Gro Brundtland

Born:April 20, 1939 (age 85)
Career:Director General of the World Health Organization (WHO), 1998-2003
Prime minister of Norway, 1981, 1986–1989, and 1990–1996
Party:Norwegian Labor Party
Education:cand.med., University of Oslo
M.P.H., Harvard University

Gro Harlem Brundtland served as Norway’s prime minister in 1981 and from 1986 to 1989 and 1990 to 1996. She was the first woman to hold the office and the youngest person to do so. She was director general of the World Health Organization (WHO) from 1998 to 2003.

Brundtland was born in Oslo, Norway, on April 20, 1939. Brundtland received a medical degree from the University of Oslo and a master’s degree in public health from Harvard University in 1965. She worked as a public health officer for the city of Oslo.

As a member of the national Labour Party, she served as the minister of the environment from 1974 to 1979. She was elected deputy leader of the party in 1975 and elected leader in 1981. She was first electing to the Storting (Norwegian parliament) in 1977.
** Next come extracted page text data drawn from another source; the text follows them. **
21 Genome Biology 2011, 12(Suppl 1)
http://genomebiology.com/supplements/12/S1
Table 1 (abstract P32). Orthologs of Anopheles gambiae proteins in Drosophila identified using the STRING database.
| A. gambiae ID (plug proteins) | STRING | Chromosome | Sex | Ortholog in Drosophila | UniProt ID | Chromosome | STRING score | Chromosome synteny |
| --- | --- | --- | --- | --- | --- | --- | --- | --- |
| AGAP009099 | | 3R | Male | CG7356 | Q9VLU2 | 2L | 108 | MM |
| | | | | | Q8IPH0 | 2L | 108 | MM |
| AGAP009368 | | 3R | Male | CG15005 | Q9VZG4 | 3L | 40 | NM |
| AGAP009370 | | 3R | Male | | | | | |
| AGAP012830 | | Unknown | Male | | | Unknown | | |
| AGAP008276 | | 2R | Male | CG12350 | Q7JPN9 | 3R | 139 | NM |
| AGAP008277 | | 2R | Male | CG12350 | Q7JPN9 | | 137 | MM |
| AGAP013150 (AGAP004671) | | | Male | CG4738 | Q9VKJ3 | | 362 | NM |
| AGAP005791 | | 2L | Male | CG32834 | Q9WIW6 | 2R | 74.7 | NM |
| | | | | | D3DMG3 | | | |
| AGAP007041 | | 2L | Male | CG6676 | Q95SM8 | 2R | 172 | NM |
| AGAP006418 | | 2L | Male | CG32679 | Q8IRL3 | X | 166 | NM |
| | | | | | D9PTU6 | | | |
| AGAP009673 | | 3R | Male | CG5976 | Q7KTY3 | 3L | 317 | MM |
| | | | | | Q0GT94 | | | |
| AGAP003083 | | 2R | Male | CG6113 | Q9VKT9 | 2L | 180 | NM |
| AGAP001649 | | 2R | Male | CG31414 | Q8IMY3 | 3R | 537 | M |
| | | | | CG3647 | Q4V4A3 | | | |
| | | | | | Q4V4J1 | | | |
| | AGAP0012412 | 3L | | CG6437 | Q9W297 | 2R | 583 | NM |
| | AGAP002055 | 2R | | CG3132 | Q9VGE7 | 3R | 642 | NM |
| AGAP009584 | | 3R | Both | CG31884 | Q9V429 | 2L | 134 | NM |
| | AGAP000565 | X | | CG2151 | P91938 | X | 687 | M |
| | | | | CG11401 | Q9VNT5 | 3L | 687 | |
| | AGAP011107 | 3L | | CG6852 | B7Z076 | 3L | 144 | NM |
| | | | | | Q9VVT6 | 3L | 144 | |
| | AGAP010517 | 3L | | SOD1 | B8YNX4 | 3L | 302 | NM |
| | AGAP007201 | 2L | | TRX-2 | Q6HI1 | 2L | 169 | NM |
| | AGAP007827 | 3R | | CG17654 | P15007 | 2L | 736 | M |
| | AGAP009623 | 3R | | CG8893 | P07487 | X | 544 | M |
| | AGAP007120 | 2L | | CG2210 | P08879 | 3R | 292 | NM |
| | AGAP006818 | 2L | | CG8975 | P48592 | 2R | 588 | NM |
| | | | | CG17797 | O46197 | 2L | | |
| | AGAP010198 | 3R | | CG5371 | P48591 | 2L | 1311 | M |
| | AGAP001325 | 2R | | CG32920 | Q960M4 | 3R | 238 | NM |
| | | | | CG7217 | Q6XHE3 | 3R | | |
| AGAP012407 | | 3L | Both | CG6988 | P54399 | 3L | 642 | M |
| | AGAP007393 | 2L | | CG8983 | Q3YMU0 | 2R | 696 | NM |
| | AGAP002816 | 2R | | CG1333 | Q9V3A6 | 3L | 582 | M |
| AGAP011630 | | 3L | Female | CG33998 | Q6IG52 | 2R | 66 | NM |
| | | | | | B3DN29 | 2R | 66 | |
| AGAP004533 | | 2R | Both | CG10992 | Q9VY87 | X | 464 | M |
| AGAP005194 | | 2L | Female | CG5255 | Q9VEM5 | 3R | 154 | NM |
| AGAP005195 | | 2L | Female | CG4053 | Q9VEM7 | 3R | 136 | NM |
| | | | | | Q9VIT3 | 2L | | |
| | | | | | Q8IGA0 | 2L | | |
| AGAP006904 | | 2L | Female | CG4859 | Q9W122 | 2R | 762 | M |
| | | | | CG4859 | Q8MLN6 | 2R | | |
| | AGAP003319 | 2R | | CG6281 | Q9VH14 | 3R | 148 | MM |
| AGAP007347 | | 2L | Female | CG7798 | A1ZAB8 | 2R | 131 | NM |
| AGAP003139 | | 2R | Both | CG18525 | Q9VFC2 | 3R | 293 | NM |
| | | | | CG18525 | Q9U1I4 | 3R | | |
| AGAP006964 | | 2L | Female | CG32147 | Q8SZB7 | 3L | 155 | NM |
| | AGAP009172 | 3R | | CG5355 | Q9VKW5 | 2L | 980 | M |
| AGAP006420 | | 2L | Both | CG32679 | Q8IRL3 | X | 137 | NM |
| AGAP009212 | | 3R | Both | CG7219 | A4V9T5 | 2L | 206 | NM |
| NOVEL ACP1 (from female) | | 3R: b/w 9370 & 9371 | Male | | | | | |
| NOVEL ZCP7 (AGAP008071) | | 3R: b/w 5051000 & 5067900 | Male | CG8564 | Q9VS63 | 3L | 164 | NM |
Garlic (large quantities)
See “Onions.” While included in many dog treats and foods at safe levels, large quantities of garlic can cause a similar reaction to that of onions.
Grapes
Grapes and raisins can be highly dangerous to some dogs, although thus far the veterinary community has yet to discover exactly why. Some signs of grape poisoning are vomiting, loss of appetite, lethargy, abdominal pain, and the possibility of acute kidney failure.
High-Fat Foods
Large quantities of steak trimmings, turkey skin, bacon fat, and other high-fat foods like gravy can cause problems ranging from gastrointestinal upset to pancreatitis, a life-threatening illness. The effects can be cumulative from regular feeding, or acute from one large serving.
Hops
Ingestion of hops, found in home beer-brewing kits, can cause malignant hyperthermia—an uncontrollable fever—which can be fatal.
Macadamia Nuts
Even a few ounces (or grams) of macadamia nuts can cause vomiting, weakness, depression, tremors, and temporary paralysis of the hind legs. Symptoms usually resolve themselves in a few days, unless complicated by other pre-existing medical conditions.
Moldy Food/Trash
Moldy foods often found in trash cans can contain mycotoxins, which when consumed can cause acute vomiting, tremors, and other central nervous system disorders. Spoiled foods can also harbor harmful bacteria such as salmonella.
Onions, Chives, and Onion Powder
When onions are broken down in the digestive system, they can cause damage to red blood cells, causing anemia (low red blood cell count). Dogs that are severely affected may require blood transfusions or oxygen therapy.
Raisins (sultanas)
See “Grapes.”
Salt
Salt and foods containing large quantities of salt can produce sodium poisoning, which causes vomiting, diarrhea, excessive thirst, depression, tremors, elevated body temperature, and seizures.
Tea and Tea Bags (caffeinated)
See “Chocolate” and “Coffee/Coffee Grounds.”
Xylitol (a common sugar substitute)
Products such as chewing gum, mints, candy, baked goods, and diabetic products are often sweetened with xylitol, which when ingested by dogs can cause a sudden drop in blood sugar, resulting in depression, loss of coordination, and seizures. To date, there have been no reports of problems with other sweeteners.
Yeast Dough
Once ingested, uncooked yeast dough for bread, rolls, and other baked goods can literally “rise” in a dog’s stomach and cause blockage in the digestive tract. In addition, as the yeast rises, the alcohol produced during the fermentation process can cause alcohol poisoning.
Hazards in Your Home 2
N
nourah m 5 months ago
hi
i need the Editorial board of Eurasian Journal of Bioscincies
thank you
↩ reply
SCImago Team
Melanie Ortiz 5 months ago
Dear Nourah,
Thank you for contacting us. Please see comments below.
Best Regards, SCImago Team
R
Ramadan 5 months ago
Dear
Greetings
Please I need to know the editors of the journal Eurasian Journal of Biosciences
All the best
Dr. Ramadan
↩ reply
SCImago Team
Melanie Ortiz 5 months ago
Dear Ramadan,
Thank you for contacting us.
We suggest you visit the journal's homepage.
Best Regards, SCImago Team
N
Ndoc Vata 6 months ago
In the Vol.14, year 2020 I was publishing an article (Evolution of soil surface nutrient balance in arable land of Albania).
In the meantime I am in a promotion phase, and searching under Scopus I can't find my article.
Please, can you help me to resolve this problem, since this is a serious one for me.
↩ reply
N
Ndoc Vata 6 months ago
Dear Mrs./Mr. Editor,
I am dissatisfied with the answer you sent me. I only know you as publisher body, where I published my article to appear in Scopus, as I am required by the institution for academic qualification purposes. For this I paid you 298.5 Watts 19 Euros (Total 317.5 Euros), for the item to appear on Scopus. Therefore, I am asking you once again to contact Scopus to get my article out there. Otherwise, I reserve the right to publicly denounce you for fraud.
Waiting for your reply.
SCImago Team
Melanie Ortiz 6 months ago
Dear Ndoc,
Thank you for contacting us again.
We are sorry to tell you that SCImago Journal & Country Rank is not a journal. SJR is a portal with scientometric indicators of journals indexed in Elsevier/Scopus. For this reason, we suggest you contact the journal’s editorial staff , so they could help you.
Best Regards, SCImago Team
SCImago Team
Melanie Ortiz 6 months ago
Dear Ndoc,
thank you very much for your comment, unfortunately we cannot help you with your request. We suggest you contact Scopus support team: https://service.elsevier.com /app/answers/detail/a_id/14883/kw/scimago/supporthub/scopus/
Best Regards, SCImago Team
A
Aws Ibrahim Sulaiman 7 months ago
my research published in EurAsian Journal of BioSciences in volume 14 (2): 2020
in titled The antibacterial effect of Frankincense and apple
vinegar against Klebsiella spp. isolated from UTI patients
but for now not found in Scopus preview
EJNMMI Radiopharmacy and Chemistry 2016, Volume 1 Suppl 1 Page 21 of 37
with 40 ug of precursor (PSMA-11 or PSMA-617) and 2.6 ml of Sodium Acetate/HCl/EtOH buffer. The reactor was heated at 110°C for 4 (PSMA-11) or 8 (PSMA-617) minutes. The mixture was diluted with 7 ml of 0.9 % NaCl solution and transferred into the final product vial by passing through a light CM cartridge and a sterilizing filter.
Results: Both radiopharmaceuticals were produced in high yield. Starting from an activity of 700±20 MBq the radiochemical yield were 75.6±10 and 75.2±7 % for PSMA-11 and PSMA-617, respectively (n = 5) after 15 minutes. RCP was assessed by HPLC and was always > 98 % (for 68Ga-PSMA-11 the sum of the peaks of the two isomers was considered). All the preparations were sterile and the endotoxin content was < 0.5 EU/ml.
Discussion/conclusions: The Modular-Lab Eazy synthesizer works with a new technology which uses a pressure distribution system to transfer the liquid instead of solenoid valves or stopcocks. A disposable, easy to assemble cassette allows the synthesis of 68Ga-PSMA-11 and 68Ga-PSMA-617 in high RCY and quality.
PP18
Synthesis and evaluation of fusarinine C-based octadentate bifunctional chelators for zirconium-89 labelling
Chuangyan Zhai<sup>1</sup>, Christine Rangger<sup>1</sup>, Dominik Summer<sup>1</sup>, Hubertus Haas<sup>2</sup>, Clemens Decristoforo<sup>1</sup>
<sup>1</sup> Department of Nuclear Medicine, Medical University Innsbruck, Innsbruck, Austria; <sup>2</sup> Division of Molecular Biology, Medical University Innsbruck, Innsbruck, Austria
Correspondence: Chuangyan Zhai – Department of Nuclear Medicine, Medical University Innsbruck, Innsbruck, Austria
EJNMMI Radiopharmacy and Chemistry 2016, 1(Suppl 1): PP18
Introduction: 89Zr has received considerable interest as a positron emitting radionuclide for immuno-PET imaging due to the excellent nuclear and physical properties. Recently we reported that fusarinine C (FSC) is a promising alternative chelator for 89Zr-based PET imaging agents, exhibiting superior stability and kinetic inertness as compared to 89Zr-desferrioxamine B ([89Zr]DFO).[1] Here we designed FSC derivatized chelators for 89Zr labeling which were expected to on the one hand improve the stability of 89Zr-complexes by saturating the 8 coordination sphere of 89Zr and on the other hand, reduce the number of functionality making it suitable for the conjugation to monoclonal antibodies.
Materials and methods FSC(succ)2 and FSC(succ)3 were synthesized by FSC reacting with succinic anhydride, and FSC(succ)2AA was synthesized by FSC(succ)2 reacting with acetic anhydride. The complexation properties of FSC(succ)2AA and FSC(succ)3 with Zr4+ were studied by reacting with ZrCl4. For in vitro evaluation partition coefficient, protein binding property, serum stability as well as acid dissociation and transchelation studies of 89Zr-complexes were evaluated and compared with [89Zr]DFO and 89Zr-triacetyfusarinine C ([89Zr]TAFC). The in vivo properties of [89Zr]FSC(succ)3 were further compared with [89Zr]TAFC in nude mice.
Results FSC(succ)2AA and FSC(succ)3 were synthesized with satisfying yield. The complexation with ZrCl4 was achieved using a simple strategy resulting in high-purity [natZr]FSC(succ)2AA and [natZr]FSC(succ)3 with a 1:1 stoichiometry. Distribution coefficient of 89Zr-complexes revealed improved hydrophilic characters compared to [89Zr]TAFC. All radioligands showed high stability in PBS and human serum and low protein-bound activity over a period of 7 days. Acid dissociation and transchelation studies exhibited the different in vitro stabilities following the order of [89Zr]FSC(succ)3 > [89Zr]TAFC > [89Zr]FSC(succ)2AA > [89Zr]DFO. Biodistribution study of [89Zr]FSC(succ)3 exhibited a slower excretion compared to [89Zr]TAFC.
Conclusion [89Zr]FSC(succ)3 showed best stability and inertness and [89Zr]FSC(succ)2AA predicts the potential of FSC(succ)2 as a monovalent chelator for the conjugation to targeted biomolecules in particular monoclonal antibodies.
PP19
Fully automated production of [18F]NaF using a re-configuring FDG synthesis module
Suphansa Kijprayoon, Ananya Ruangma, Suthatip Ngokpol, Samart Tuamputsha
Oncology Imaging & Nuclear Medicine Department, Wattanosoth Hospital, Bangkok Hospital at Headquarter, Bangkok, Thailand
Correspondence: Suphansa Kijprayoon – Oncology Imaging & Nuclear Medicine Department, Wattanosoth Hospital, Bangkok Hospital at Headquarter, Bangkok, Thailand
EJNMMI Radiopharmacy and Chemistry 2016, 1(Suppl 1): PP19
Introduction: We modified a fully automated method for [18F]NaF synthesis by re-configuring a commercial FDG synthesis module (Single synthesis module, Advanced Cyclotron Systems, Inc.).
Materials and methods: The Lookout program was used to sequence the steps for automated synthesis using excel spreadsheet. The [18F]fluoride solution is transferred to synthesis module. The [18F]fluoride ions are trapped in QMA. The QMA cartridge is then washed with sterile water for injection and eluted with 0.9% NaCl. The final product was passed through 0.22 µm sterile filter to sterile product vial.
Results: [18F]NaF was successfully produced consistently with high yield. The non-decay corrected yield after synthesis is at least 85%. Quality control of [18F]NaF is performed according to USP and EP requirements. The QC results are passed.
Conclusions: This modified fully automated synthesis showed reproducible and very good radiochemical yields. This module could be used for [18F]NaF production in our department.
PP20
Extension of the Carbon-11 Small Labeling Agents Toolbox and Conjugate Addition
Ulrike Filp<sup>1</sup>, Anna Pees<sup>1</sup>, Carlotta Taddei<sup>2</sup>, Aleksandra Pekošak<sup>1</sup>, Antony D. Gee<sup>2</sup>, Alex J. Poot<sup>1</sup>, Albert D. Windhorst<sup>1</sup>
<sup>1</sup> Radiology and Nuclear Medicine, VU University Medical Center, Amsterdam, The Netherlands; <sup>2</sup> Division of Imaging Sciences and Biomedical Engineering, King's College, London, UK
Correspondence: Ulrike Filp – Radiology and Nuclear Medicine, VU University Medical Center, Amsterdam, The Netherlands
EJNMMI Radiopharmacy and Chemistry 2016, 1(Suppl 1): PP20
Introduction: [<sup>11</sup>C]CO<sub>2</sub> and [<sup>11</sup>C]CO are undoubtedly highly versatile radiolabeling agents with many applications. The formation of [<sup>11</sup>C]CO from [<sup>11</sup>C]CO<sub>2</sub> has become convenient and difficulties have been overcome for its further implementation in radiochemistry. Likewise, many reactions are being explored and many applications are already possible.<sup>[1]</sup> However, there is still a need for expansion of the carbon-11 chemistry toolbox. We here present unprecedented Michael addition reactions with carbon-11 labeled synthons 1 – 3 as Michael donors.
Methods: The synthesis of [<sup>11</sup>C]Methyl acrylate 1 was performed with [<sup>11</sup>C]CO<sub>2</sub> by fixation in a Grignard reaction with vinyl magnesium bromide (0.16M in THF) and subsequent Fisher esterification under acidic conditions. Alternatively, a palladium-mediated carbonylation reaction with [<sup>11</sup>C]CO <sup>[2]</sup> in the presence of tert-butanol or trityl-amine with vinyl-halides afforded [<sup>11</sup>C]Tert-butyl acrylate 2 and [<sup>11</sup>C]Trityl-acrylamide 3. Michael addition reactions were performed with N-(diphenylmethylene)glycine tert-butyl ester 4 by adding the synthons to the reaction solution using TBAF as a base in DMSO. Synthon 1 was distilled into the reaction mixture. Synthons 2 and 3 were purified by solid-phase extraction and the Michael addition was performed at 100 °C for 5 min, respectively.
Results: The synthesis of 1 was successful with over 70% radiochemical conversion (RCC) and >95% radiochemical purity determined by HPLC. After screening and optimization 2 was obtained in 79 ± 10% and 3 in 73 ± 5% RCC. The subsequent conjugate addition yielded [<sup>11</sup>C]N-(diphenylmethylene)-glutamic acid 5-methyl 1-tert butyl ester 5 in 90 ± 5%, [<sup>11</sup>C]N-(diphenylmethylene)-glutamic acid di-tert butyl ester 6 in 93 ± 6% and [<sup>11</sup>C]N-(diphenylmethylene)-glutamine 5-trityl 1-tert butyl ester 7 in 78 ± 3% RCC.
When the Labour prime minister resigned in 1981, Brundtland was appointed as prime minister. She served for nine months before the Labour party lost the elections held later in the year. Brundtland assumed the role of prime minister again in 1986, serving until her resignation in 1996.

Brundtland became chair of the United Nation’s World Commission on Environment and Development in 1983. She served as the director general of WHO from 1998 to 2003. In 2007 she became a member of the Elders.